International donors have played an important role in helping to marshal government support for voluntary family planning programs. They have done this not only through financial assistance for services but also through political dialogue, at successive world population conferences for instance (Bucharest in 1974, Mexico City in 1984, Cairo in 1994), which allowed a consensus to build in favor of family planning. Donors have also largely underwritten such activities as the World Fertility Survey and the Demographic and Health Surveys and contributed to various rounds of national censuses, which have demonstrated to governments the specific population-growth scenarios they face. Donor influence in initiating and strengthening programs has been substantial, as has been argued by such observers as Warwick (1982, p. 44), who states that, at least through the 1980s "of all the spheres of national development, population has been the most donor driven."

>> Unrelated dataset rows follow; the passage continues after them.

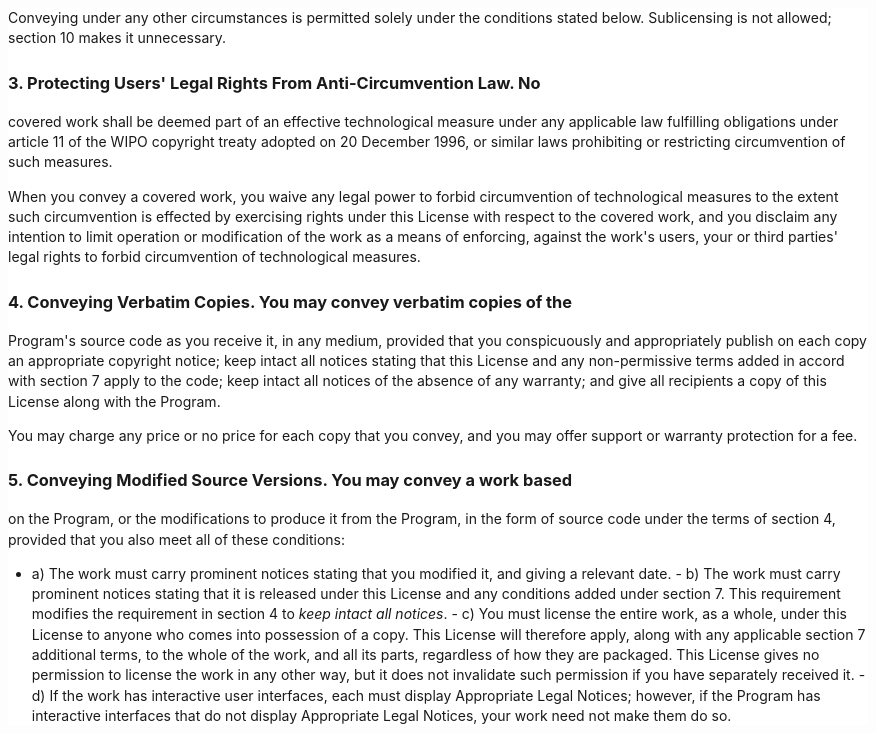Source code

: Conveying under any other circumstances is permitted solely under the 
conditions stated below. Sublicensing is not allowed; section 10 makes 
it unnecessary. 

### 3. Protecting Users' Legal Rights From Anti-Circumvention Law. No 
covered work shall be deemed part of an effective technological measure 
under any applicable law fulfilling obligations under article 11 of the 
WIPO copyright treaty adopted on 20 December 1996, or similar laws 
prohibiting or restricting circumvention of such measures. 

When you convey a covered work, you waive any legal power to forbid 
circumvention of technological measures to the extent such circumvention 
is effected by exercising rights under this License with respect to the 
covered work, and you disclaim any intention to limit operation or 
modification of the work as a means of enforcing, against the work's 
users, your or third parties' legal rights to forbid circumvention of 
technological measures. 

### 4. Conveying Verbatim Copies. You may convey verbatim copies of the 
Program's source code as you receive it, in any medium, provided that 
you conspicuously and appropriately publish on each copy an appropriate 
copyright notice; keep intact all notices stating that this License and 
any non-permissive terms added in accord with section 7 apply to the 
code; keep intact all notices of the absence of any warranty; and give 
all recipients a copy of this License along with the Program. 

You may charge any price or no price for each copy that you convey, and 
you may offer support or warranty protection for a fee. 

### 5. Conveying Modified Source Versions. You may convey a work based 
on the Program, or the modifications to produce it from the Program, in 
the form of source code under the terms of section 4, provided that you 
also meet all of these conditions: 

- a) The work must carry prominent notices stating that you modified it, 
and giving a relevant date. - b) The work must carry prominent notices 
stating that it is released under this License and any conditions added 
under section 7. This requirement modifies the requirement in section 4 
to *keep intact all notices*. - c) You must license the entire work, as 
a whole, under this License to anyone who comes into possession of a 
copy. This License will therefore apply, along with any applicable 
section 7 additional terms, to the whole of the work, and all its parts, 
regardless of how they are packaged. This License gives no permission to 
license the work in any other way, but it does not invalidate such 
permission if you have separately received it. - d) If the work has 
interactive user interfaces, each must display Appropriate Legal 
Notices; however, if the Program has interactive interfaces that do not 
display Appropriate Legal Notices, your work need not make them do so. 
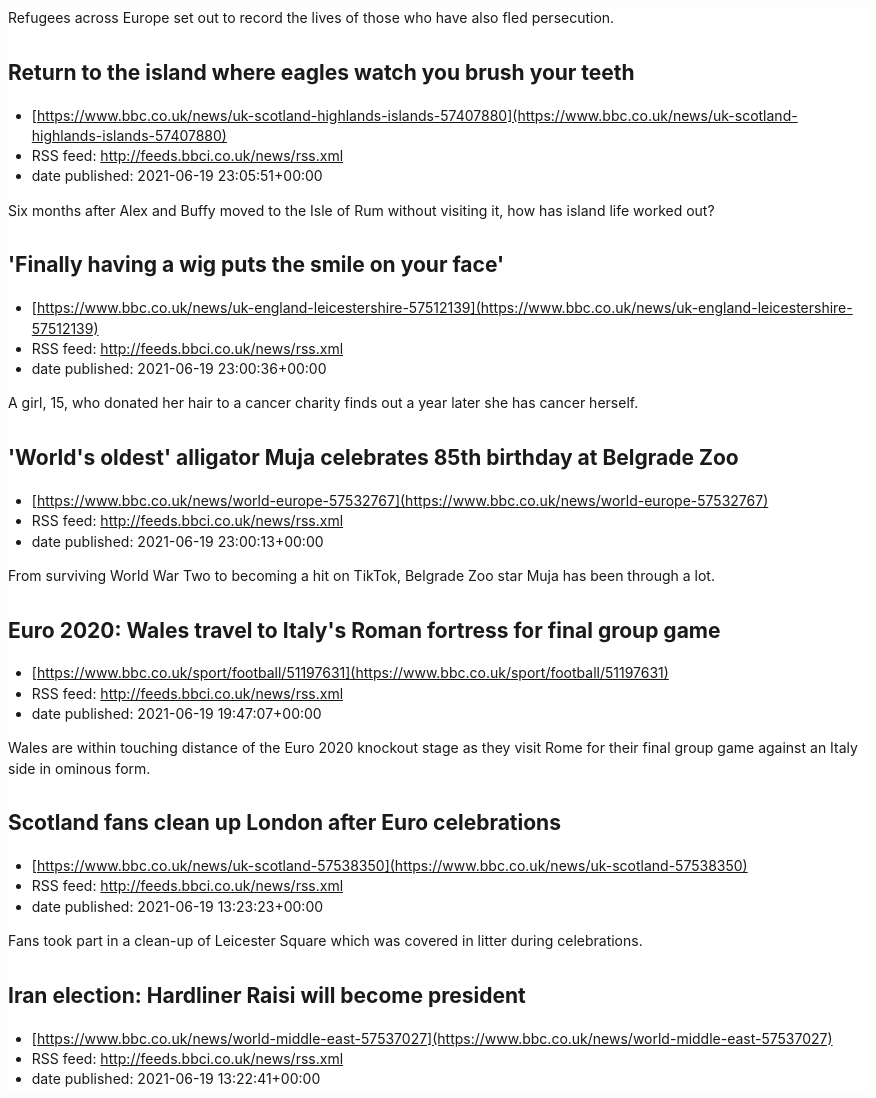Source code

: Refugees across Europe set out to record the lives of those who have also fled persecution.

## Return to the island where eagles watch you brush your teeth
 - [https://www.bbc.co.uk/news/uk-scotland-highlands-islands-57407880](https://www.bbc.co.uk/news/uk-scotland-highlands-islands-57407880)
 - RSS feed: http://feeds.bbci.co.uk/news/rss.xml
 - date published: 2021-06-19 23:05:51+00:00

Six months after Alex and Buffy moved to the Isle of Rum without visiting it, how has island life worked out?

## 'Finally having a wig puts the smile on your face'
 - [https://www.bbc.co.uk/news/uk-england-leicestershire-57512139](https://www.bbc.co.uk/news/uk-england-leicestershire-57512139)
 - RSS feed: http://feeds.bbci.co.uk/news/rss.xml
 - date published: 2021-06-19 23:00:36+00:00

A girl, 15, who donated her hair to a cancer charity finds out a year later she has cancer herself.

## 'World's oldest' alligator Muja celebrates 85th birthday at Belgrade Zoo
 - [https://www.bbc.co.uk/news/world-europe-57532767](https://www.bbc.co.uk/news/world-europe-57532767)
 - RSS feed: http://feeds.bbci.co.uk/news/rss.xml
 - date published: 2021-06-19 23:00:13+00:00

From surviving World War Two to becoming a hit on TikTok, Belgrade Zoo star Muja has been through a lot.

## Euro 2020: Wales travel to Italy's Roman fortress for final group game
 - [https://www.bbc.co.uk/sport/football/51197631](https://www.bbc.co.uk/sport/football/51197631)
 - RSS feed: http://feeds.bbci.co.uk/news/rss.xml
 - date published: 2021-06-19 19:47:07+00:00

Wales are within touching distance of the Euro 2020 knockout stage as they visit Rome for their final group game against an Italy side in ominous form.

## Scotland fans clean up London after Euro celebrations
 - [https://www.bbc.co.uk/news/uk-scotland-57538350](https://www.bbc.co.uk/news/uk-scotland-57538350)
 - RSS feed: http://feeds.bbci.co.uk/news/rss.xml
 - date published: 2021-06-19 13:23:23+00:00

Fans took part in a clean-up of Leicester Square which was covered in litter during celebrations.

## Iran election: Hardliner Raisi will become president
 - [https://www.bbc.co.uk/news/world-middle-east-57537027](https://www.bbc.co.uk/news/world-middle-east-57537027)
 - RSS feed: http://feeds.bbci.co.uk/news/rss.xml
 - date published: 2021-06-19 13:22:41+00:00
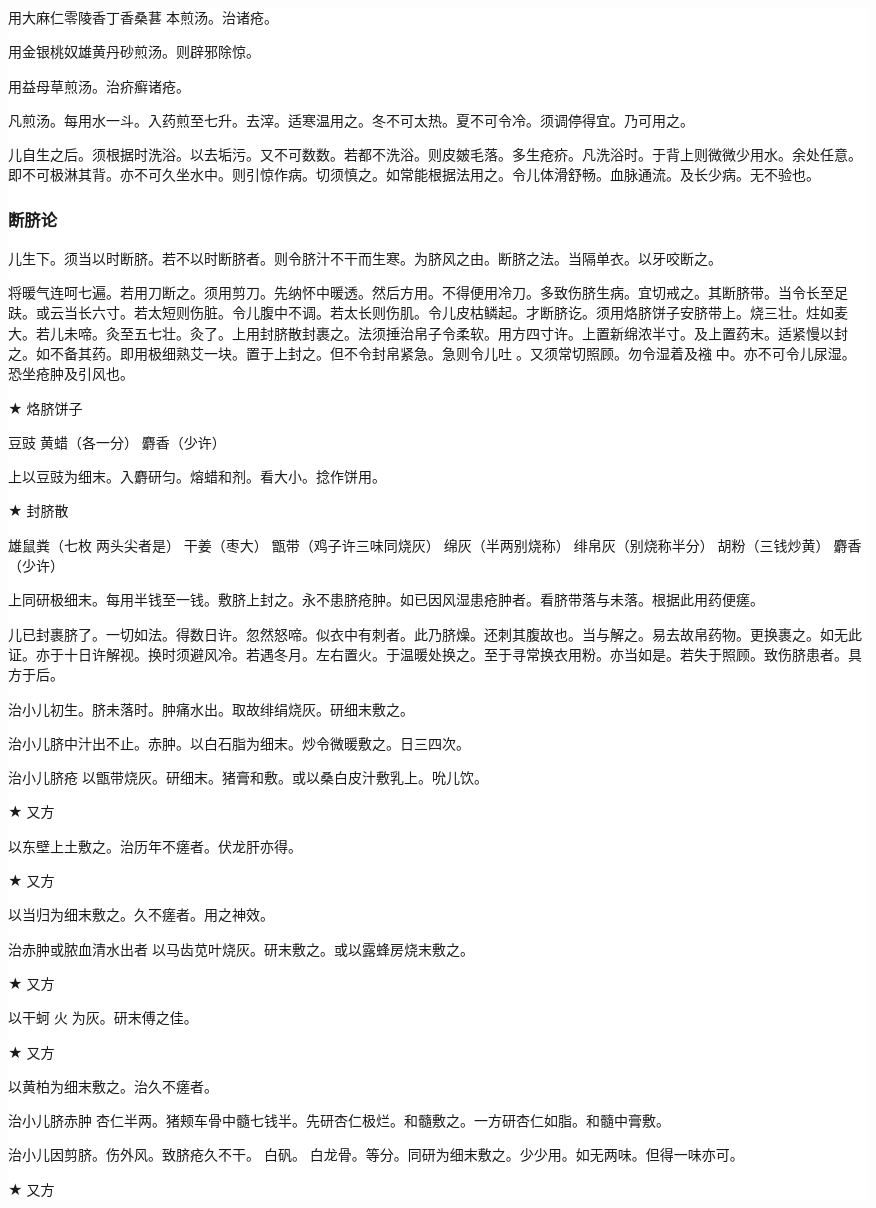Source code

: 用大麻仁零陵香丁香桑葚 本煎汤。治诸疮。  

用金银桃奴雄黄丹砂煎汤。则辟邪除惊。  

用益母草煎汤。治疥癣诸疮。  

凡煎汤。每用水一斗。入药煎至七升。去滓。适寒温用之。冬不可太热。夏不可令冷。须调停得宜。乃可用之。  

儿自生之后。须根据时洗浴。以去垢污。又不可数数。若都不洗浴。则皮皴毛落。多生疮疥。凡洗浴时。于背上则微微少用水。余处任意。即不可极淋其背。亦不可久坐水中。则引惊作病。切须慎之。如常能根据法用之。令儿体滑舒畅。血脉通流。及长少病。无不验也。  

### 断脐论  

儿生下。须当以时断脐。若不以时断脐者。则令脐汁不干而生寒。为脐风之由。断脐之法。当隔单衣。以牙咬断之。  

将暖气连呵七遍。若用刀断之。须用剪刀。先纳怀中暖透。然后方用。不得便用冷刀。多致伤脐生病。宜切戒之。其断脐带。当令长至足趺。或云当长六寸。若太短则伤脏。令儿腹中不调。若太长则伤肌。令儿皮枯鳞起。才断脐讫。须用烙脐饼子安脐带上。烧三壮。炷如麦大。若儿未啼。灸至五七壮。灸了。上用封脐散封裹之。法须捶治帛子令柔软。用方四寸许。上置新绵浓半寸。及上置药末。适紧慢以封之。如不备其药。即用极细熟艾一块。置于上封之。但不令封帛紧急。急则令儿吐 。又须常切照顾。勿令湿着及襁 中。亦不可令儿尿湿。恐坐疮肿及引风也。  

★ 烙脐饼子  

豆豉 黄蜡（各一分） 麝香（少许）  

上以豆豉为细末。入麝研匀。熔蜡和剂。看大小。捻作饼用。  

★ 封脐散  

雄鼠粪（七枚 两头尖者是） 干姜（枣大） 甑带（鸡子许三味同烧灰） 绵灰（半两别烧称） 绯帛灰（别烧称半分） 胡粉（三钱炒黄） 麝香（少许）  

上同研极细末。每用半钱至一钱。敷脐上封之。永不患脐疮肿。如已因风湿患疮肿者。看脐带落与未落。根据此用药便瘥。  

儿已封裹脐了。一切如法。得数日许。忽然怒啼。似衣中有刺者。此乃脐燥。还刺其腹故也。当与解之。易去故帛药物。更换裹之。如无此证。亦于十日许解视。换时须避风冷。若遇冬月。左右置火。于温暖处换之。至于寻常换衣用粉。亦当如是。若失于照顾。致伤脐患者。具方于后。  

治小儿初生。脐未落时。肿痛水出。取故绯绢烧灰。研细末敷之。  

治小儿脐中汁出不止。赤肿。以白石脂为细末。炒令微暖敷之。日三四次。  

治小儿脐疮 以甑带烧灰。研细末。猪膏和敷。或以桑白皮汁敷乳上。吮儿饮。  

★ 又方  

 以东壁上土敷之。治历年不瘥者。伏龙肝亦得。  

★ 又方  

 以当归为细末敷之。久不瘥者。用之神效。  

治赤肿或脓血清水出者 以马齿苋叶烧灰。研末敷之。或以露蜂房烧末敷之。  

★ 又方  

 以干蚵 火 为灰。研末傅之佳。  

★ 又方  

 以黄柏为细末敷之。治久不瘥者。  

治小儿脐赤肿 杏仁半两。猪颊车骨中髓七钱半。先研杏仁极烂。和髓敷之。一方研杏仁如脂。和髓中膏敷。  

治小儿因剪脐。伤外风。致脐疮久不干。 白矾。 白龙骨。等分。同研为细末敷之。少少用。如无两味。但得一味亦可。  

★ 又方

Some impact of donor funding on ongoing programs appears in statistical analysis, although not consistently. In comparisons across Asian countries up to the early 1980s, Ness and Ando (1984) found that the volume of outside financial aid did not affect program strength. But more recently, Tsui (1997) has shown that, across all recipient countries, population assistance from the United States (through USAID, the agency responsible for bilateral foreign-aid programs) has a small but significant impact on program effort. The inconclusive statistical evidence is understandable: donors naturally are selective in their assistance, sometimes choosing more promising settings, sometimes more impoverished ones, and often ones with which they have some special cultural or political link. This makes interpretation difficult.

Anecdotal evidence and experience suggest several ways in which donor influence has been important to ongoing programs:

· in providing the training and developing the technical and managerial resources on which programs rely

· in encouraging new approaches, from new contraceptive methods, such as implants, to new strategies, such as community-based distribution and social marketing

· in sponsoring research into ways to make programs work better, research that nascent programs seldom can spend their own time and resources on

· in encouraging service standards in such areas as the need for informed consent.

Donor involvement in a program is not a guarantee of success, but it provides resources that, coupled with national commitment and a reasonable strategy, can accelerate the progress of a program.